The Good, the Bad and the Ugly: The Stereotyped Project Manager

The Good, the Bad and the Ugly: The Stereotyped Project Manager

If you’ve been a project practitioner for a long time, you’ve probably heard a variety of opinions about you and your colleagues. Many of those opinions may have reflected an oversimplified image of the project management profession. In other words, you and your colleagues were stereotyped.

The project management profession has given me the opportunity to travel across three continents and to work with people from different cultures and generations. I lost count of all the different stereotypes I was associated with, which involved my country of origin (Mexico), the country I lived in (the United States) and people’s previous experience with IT project managers, But many of the stereotypes were common despite the different situations where I worked.

Being stereotyped gave me the opportunity to change people’s oversimplified idea of me and my profession. On top of my daily duties, I had to transform that bad and/or ugly perception into a good one. Even when my title was IT project manager, my role was not purely technical—in many projects, the business function was also part of the project team.

Working with business and technical functions put me between a sword and a wall. On the business function side, people stereotyped me as too technical, while on the IT side, co-workers assumed I was not technical at all and too structured. In many meetings with business functions and IT team members, I had to show that the “real me” did not fit the stereotype they had in mind.

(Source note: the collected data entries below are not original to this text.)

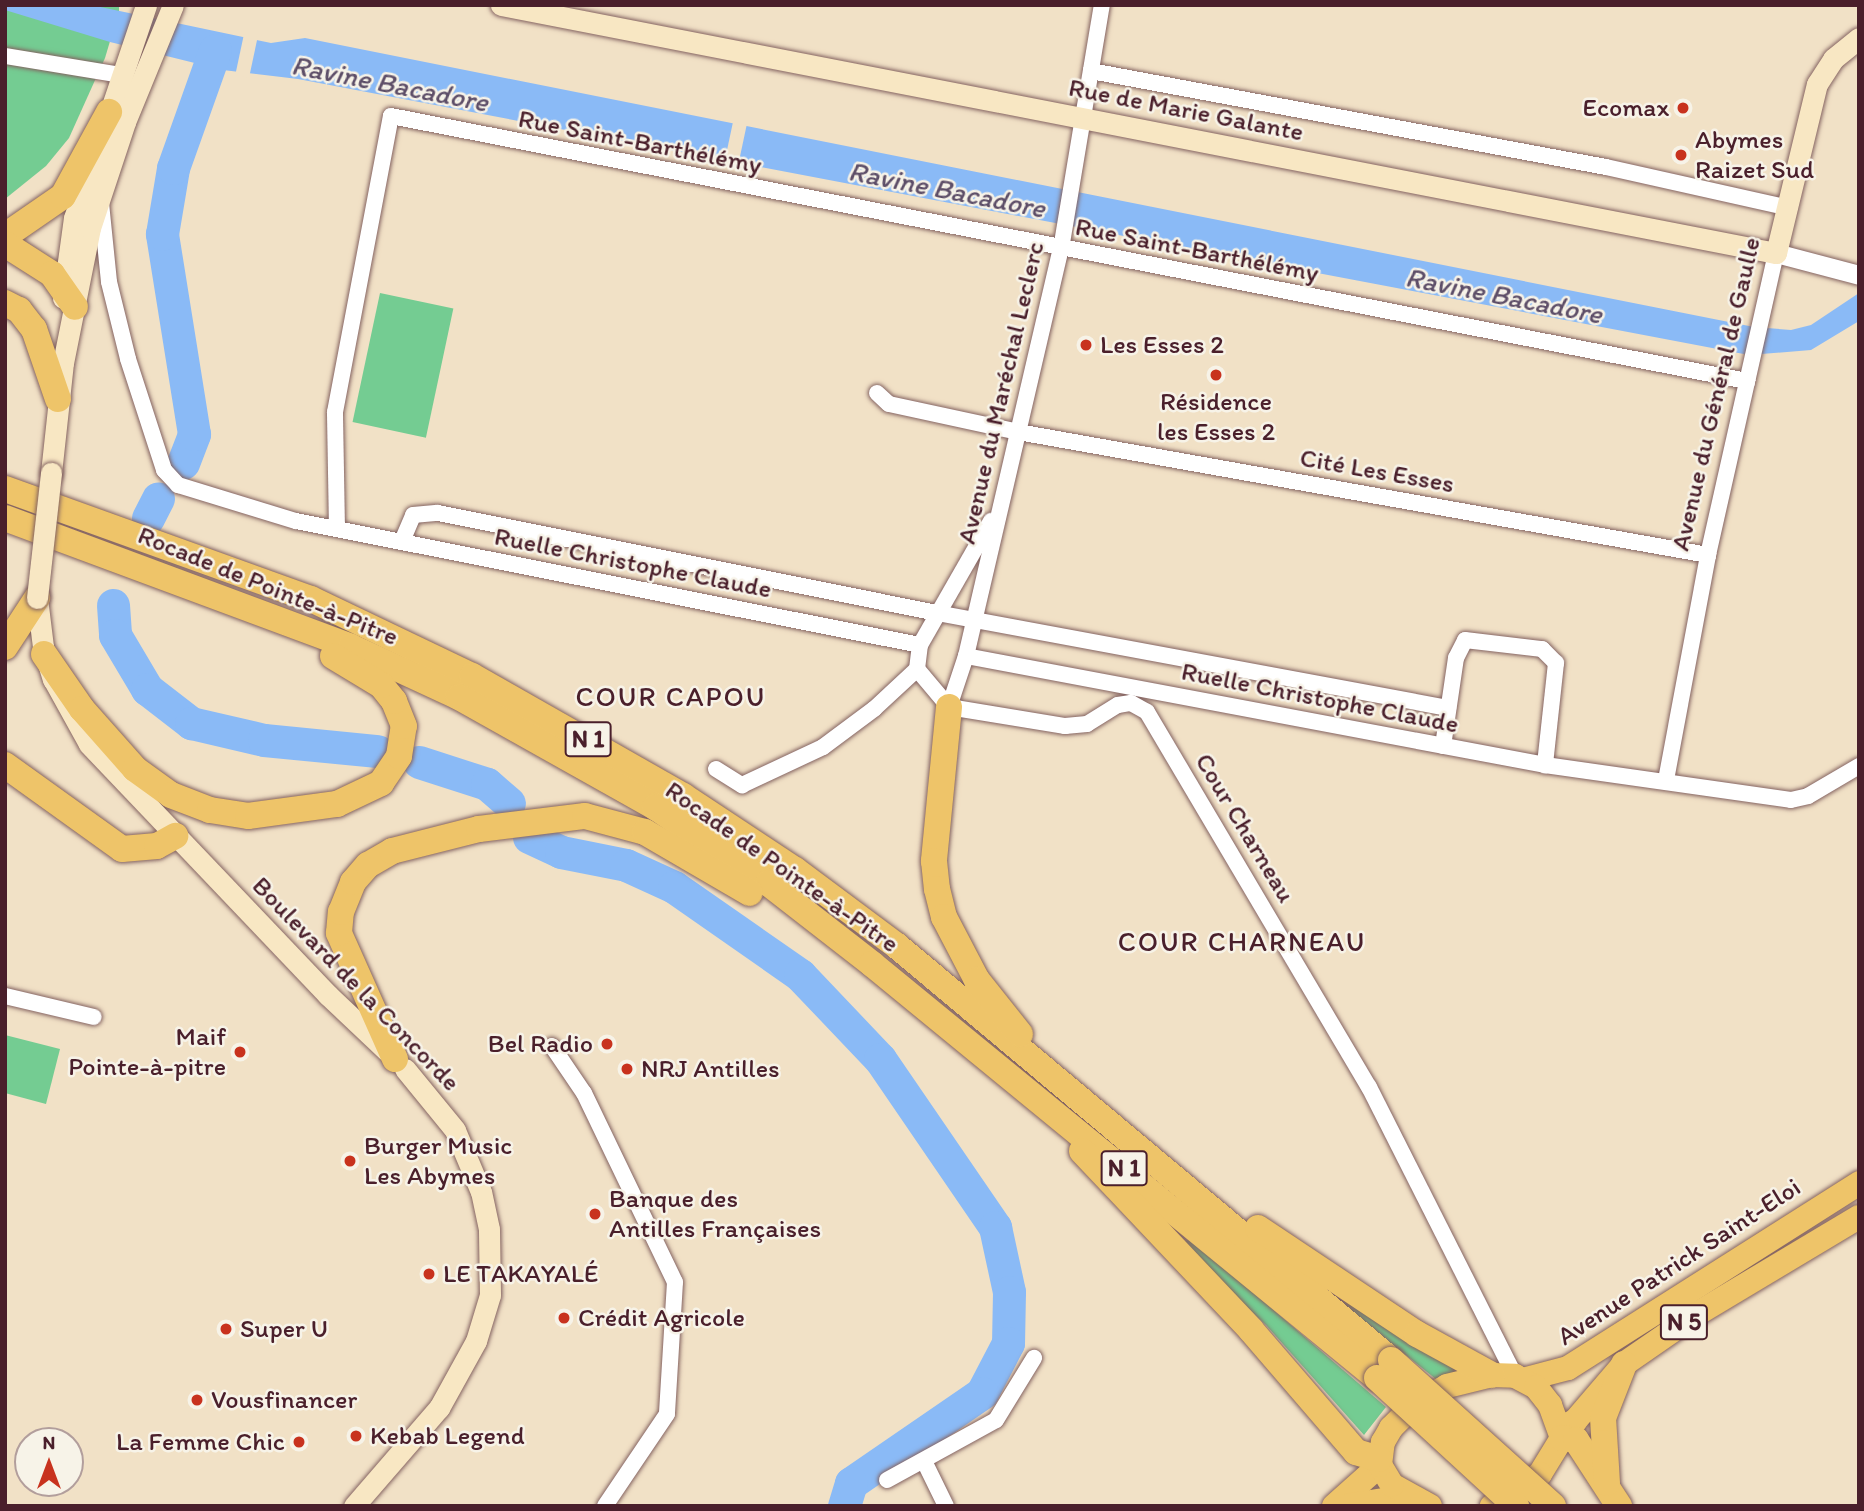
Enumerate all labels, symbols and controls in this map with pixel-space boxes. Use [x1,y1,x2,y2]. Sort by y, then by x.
water label: Ravine Bacadore [289,47,491,119]
street label: Rue de Marie Galante [1066,72,1306,148]
place label: Ecomax [1583,92,1669,124]
marker: Ecomax [1675,100,1691,116]
street label: Rue Saint-Barthélémy [516,103,764,181]
place label: Abymes Raizet Sud [1695,124,1814,186]
marker: Abymes Raizet Sud [1673,147,1689,163]
water label: Ravine Bacadore [846,153,1048,225]
street label: Rue Saint-Barthélémy [1073,211,1321,289]
street label: Avenue du Général de Gaulle [1665,234,1767,554]
street label: Avenue du Maréchal Leclerc [951,238,1051,548]
water label: Ravine Bacadore [1403,259,1605,331]
place label: Les Esses 2 [1100,329,1224,361]
marker: Les Esses 2 [1078,337,1094,353]
marker: Résidence les Esses 2 [1208,367,1224,383]
place label: Résidence les Esses 2 [1157,386,1275,448]
street label: Cité Les Esses [1298,442,1456,500]
street label: Rocade de Pointe-à-Pitre [134,520,402,652]
street label: Ruelle Christophe Claude [492,521,774,605]
street label: Ruelle Christophe Claude [1179,656,1461,740]
district label: COUR CAPOU [577,679,765,713]
road number: N 1 [564,718,612,760]
street label: Cour Charneau [1188,747,1302,909]
street label: Rocade de Pointe-à-Pitre [659,775,905,959]
street label: Boulevard de la Concorde [245,870,467,1098]
district label: COUR CHARNEAU [1119,924,1365,958]
place label: Maif Pointe-à-pitre [68,1021,226,1082]
place label: Bel Radio [487,1028,593,1060]
marker: Bel Radio [599,1036,615,1052]
marker: Maif Pointe-à-pitre [232,1044,248,1060]
place label: NRJ Antilles [641,1053,780,1085]
marker: NRJ Antilles [619,1061,635,1077]
place label: Burger Music Les Abymes [364,1130,512,1192]
road number: N 1 [1100,1148,1148,1188]
marker: Burger Music Les Abymes [342,1153,358,1169]
street label: Avenue Patrick Saint-Eloi [1552,1172,1806,1352]
place label: Banque des Antilles Françaises [609,1183,819,1244]
marker: Banque des Antilles Françaises [587,1206,603,1222]
place label: LE TAKAYALÉ [443,1258,598,1290]
marker: LE TAKAYALÉ [421,1266,437,1282]
place label: Crédit Agricole [578,1302,745,1334]
road number: N 5 [1660,1302,1708,1342]
marker: Crédit Agricole [556,1310,572,1326]
place label: Super U [240,1313,328,1345]
marker: Super U [218,1321,234,1337]
place label: Vousfinancer [211,1384,357,1416]
marker: Vousfinancer [189,1392,205,1408]
place label: Kebab Legend [370,1420,524,1452]
place label: La Femme Chic [117,1426,285,1458]
north arrow [14,1427,84,1497]
marker: Kebab Legend [348,1428,364,1444]
text: N [43,1431,55,1454]
marker: La Femme Chic [291,1434,307,1450]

My credentials exacerbated the situation a couple of times. When team members learned I had several certifications, they feared I was going to “play by the book” and make them change the way they had been working.

Instead, I merely promoted discussions in which the team realized there were areas of opportunity in their way of working that could be improved.     

The “manager” stereotype popped up quite often. Team members openly told me I was not their direct-line manager and did not have authority over them. I had to address this stereotype and help people understand I was not there to manage but to lead.

So I held meetings with team members and their managers, in which roles were defined, the importance of the project was communicated and lines of communication were established.

At the end of the day, it’s incumbent on projects managers to face the stereotypes that are out there and work to change negative perceptions. As a project manager, how do you react to stereotypes? What are you doing to erase the stereotype you have been associated with?